[WHAT TO WORK ON]
Display each line of the listing below that contains the word "shows". Case counts.
(INPUT DATA begins)
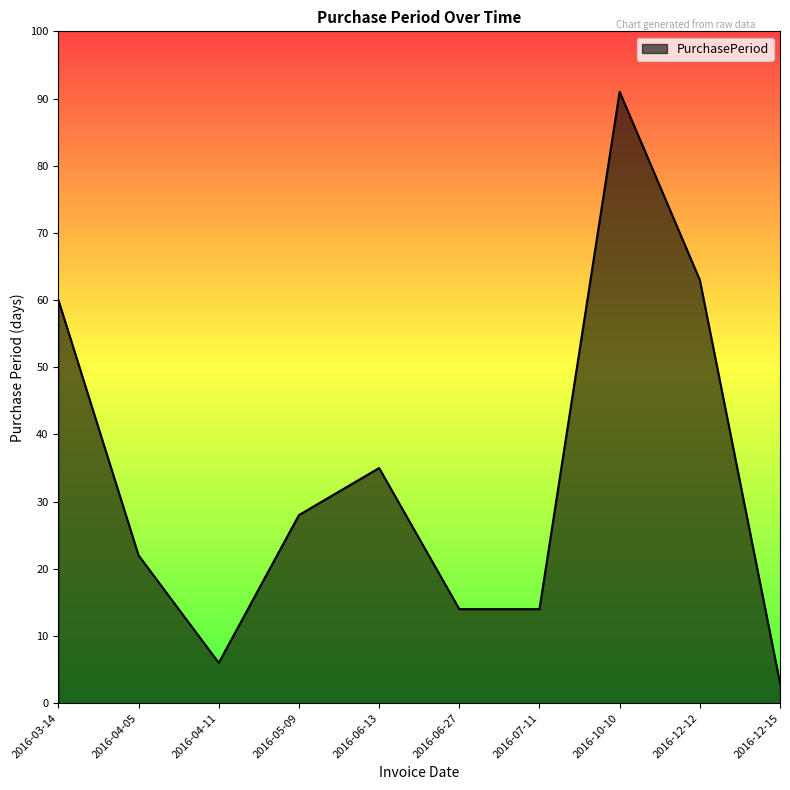

True or false: the data shows 32 at 2016-12-12.

False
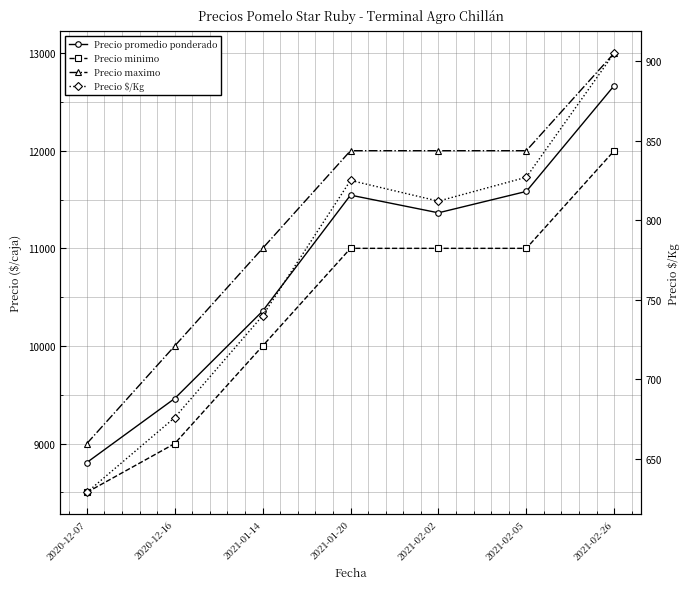

Is this an area chart (filled region under the line)?

No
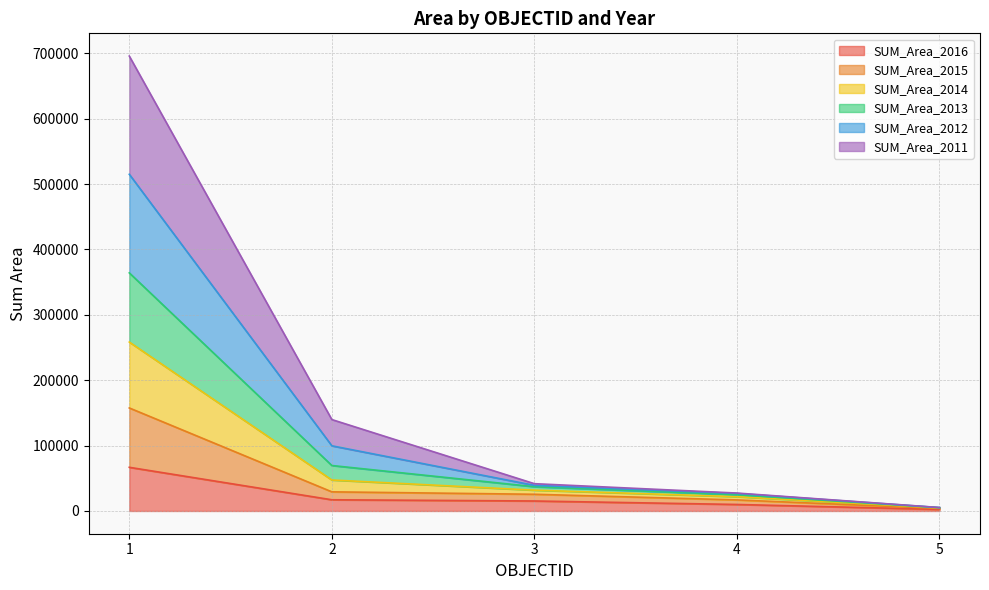

The SUM_Area_2015 series shows 3871.1 at 5. True or false?

True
(INPUT DATA ends)
[REPLY]
True or false: the data shows 32 at 2016-12-12.
The SUM_Area_2015 series shows 3871.1 at 5. True or false?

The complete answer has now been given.